[TEXT FOR ANALYSIS — start]
“I will not leave you orphaned” says Jesus to his disciples, speaking
on the night before he is crucified. It’s a poignant phrase which touches one
of our deepest fears, the fear of having to face the world alone when we aren’t
ready to do so.
Here in more privileged Western Europe we’re probably not as
aware of orphans as our forebears were; Unicef estimates that there are about
15 million orphans around the world today – children under 18 who have lost
both parents - and 140 million who have lost one parent. Of course there are
many more who don’t have the love and care they need for other reasons. The
orphans who come to our minds most readily may be the ones in literature, like
those in the novels of Charles Dickens, or the children’s stories many of us
grew up with – Anne of Green Gables, The Little Princess, Kim, Heidi, Ballet
Shoes. They are usually stories where it all comes right in the end, but the reality
is, as it always has been, that many orphans don’t triumph over adversity. They
don’t even live to grow up and tell the tale. Their lives can be desperately
precarious.
That’s why the Bible so often hammers home the importance of caring
for them, along with the other two most needy groups in the ancient world,
widows and foreigners. “You shall not
deprive a resident foreigner or an orphan of justice,” says the book of
Deuteronomy (24.7) “When you reap your harvest … and forget a
sheaf in the field, you shall not go back to get it; it shall be left for the
foreigner, the orphan, and the widow, so that the Lord your God may bless you
in all your undertakings.” (Deuteronomy 24.19)
Again and again, the Old Testament prophets denounce those
who fail to protect orphans. (Malachi 3.5,
Zechariah 7.10, Ezekiel 22.7, Jeremiah 5.28, Isaiah 1.23) The letter of
James, in the New Testament, mentions orphans as part of a sort of litmus test
of the genuineness of faith., “Religion
that is pure and undefiled before God is this “ he says” to care for orphans and widows
in their distress”(James 1.27) If you don’t do that, any claim to be
following Jesus is meaningless. In an age when there was no welfare state, it
was very difficult to live without a family or clan around you for protection
and practical support. Everyone needed to belong somewhere, to someone. Having
no family around you could be a death sentence, as it still is in many parts of
the world.
That’s the fear that Jesus touches on when he uses this word,
orphan, on the night before he dies. Of course, he isn’t speaking to small
children. He’s speaking to his disciples, grown adults, burly fishermen who’ve
sailed through stormy seas, tax-collectors who’ve had to deal with the Roman
political and military machine, women who’ve had to live off their wits and
their courage in a male-dominated world. Yet he recognises that when they lose
him, first to crucifixion and then as he ascends to his Father in heaven, they’ll
feel bereft and uncertain. They’ll have to make their own decisions as they
take on the work he’s called them to. And it won’t be easy. They’ll face
persecution and maybe even death. Some may be cast out of the families they’ve grown
up in, rejected by others. They’ll feel like orphans adrift in a wide and scary
world.
[TEXT FOR ANALYSIS — finish]
[DATA — start]
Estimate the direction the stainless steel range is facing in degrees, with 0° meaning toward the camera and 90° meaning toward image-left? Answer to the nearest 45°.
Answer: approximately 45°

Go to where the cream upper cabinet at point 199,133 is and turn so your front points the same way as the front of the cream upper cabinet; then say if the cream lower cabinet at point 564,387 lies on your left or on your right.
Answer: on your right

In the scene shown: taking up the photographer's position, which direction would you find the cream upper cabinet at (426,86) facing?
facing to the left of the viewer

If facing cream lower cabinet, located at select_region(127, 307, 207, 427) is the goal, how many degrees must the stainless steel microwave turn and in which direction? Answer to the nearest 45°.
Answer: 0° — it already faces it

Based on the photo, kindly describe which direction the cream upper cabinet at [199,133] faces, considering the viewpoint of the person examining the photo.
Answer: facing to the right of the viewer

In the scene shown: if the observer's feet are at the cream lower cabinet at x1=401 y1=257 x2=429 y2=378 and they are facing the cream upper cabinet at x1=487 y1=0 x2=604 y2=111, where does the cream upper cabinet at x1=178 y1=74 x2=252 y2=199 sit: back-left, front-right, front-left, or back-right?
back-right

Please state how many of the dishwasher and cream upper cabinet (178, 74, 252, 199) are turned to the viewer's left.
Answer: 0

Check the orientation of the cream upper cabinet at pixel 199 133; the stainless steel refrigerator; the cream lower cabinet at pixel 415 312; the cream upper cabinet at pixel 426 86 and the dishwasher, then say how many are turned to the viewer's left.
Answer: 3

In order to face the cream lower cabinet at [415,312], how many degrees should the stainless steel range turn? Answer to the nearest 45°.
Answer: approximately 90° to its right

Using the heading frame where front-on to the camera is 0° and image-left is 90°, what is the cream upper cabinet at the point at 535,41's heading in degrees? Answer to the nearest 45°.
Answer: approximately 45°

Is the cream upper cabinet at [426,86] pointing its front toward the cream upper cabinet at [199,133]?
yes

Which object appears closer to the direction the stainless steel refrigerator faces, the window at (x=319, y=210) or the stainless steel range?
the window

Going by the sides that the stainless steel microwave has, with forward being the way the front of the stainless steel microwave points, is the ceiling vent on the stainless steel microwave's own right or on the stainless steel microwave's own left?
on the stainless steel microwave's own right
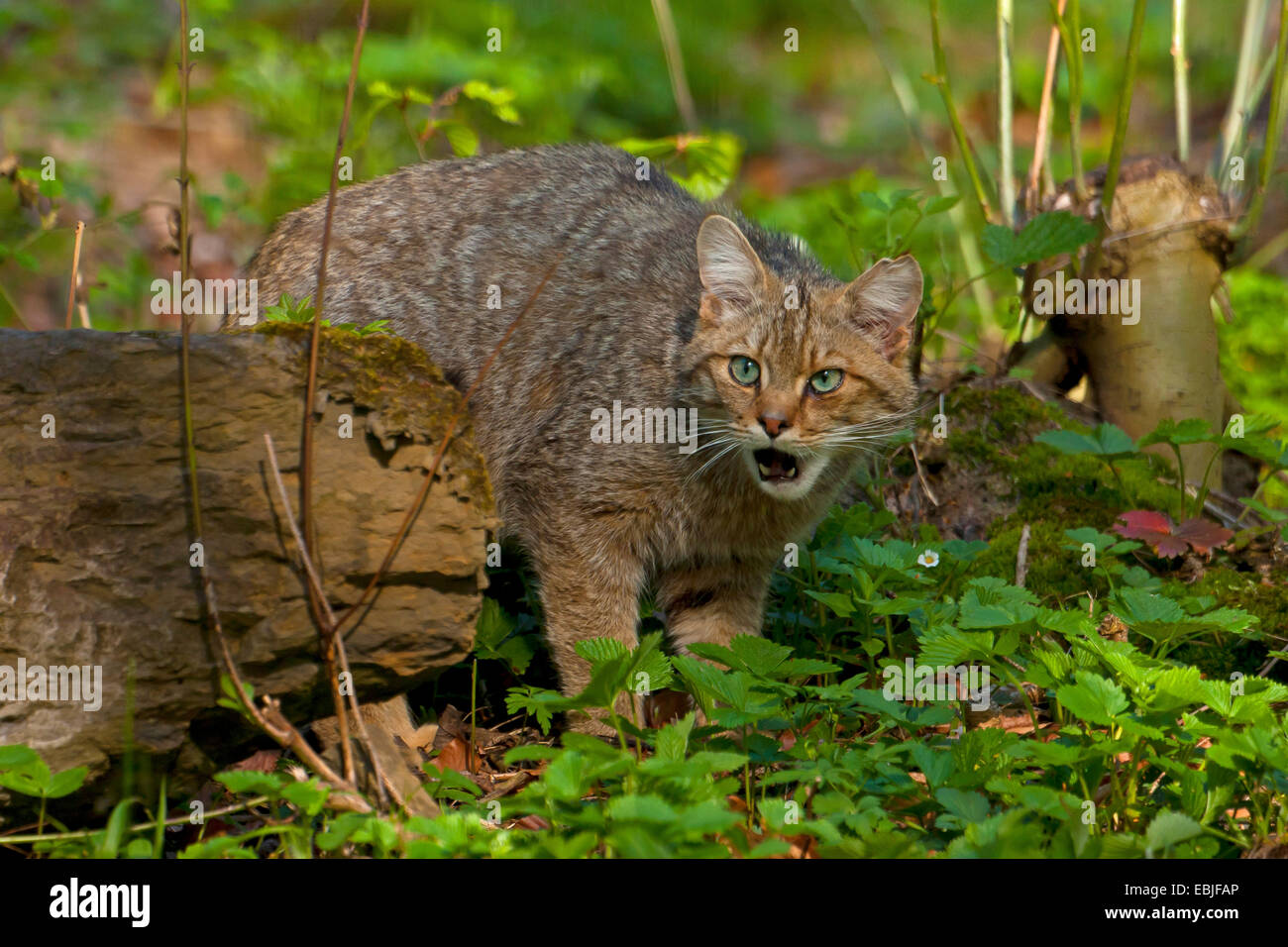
[DATA — finish]
WHAT YOU NEED TO DO:
Write the next part of the sermon on Jesus's promise not to leave his disciples orphaned, beginning right after its last sentence.

REPLY TO THE EXERCISE:
We may not face challenges as great as those, but however old
we are, however much we’ve been through, we all come to points in our lives
when we realise we can’t handle the stuff life dumps on us on our own. We look
around for the adult in the room, and we’re a bit horrified to find that it’s
us. We may be grown up chronologically, but there’s always a small child within
us, looking for help and guidance.
The comforting thing about this passage is that Jesus doesn’t
tell his followers to “grow up and act their age”. He doesn’t tell them that
they really ought to know what they are doing by now. Instead he says to them, “I will not leave you orphaned”. He
affirms that it’s ok to feel bereft. It’s ok to feel out of our depth. It’s ok
to feel that we don’t know what we’re doing. It’s ok to need help, to need
others, to need God. In fact if we don’t accept our need of God and of one
another, we cut ourselves off from so much that might have blessed us. If our
hands aren’t open, how can anyone put anything into them?
Jesus promises his disciples, and us, that though we may
sometimes feel alone, we are not alone. He talks about the Holy
Spirit, God’s presence here and now, where we are. Up until now, he says, his followers have had
to be with him physically to see him and hear him. But when he’s gone from
their sight, he promises that they’ll discover the wonderful truth that,
actually they can never be separated from.
“I am sure,” says St Paul ” that
neither death, nor life…nor anything else in all creation will be able to
separate us from the love of God in Christ Jesus.” (Romans 8. 38). They’ll discover
that God is within them, like the sap that rises through the grapevine, like
the blood that circulates through their veins, closer than their own heartbeat.
They’ll know the Spirit not only personally and individually, but in their
community too, in the love that draws them to each other. They’ll discover the ever-present
love of God who, as our Psalm puts it “holds
our souls in life, and will not allow our feet to slip”, just as a loving
parent holds and helps us when we are taking our first steps, wobbling and
uncertain.
Today’s readings invite us to be honest, to stop pretending
that everything’s fine, to drop the make-believe that we can live independently
of one another or of God, never needing help, always being the one who is in
control. This time of lockdown, although it has distanced us physically, has
underlined how much we need each other, whether it’s the delivery drivers or
supermarket shelf stackers or the friends and family who phone or email or
skype or zoom or write cheering us up and supporting us. Human beings hunger for
connection with one another, and I’m also finding, from my conversations with
people, that people are hungry for connection with God too, reaching out in
prayer and reflection for something beyond themselves.
This Thursday is Ascension Day, the day when we recall that
strange story of Jesus disappearing into a cloud, taken from his followers’ sight.
It begins ten days of preparation for Pentecost – Whitsun – the day when we
celebrate the gift of the Holy Spirit, God within us and around us, God at work
in the world. We can’t meet to celebrate the day this year, but each day
between Ascension and Pentecost there’ll be a short podcast – links on the
church website– just a few words and time for reflection to help us be aware of
God and discover that his promise is true, that he has not left us
orphaned.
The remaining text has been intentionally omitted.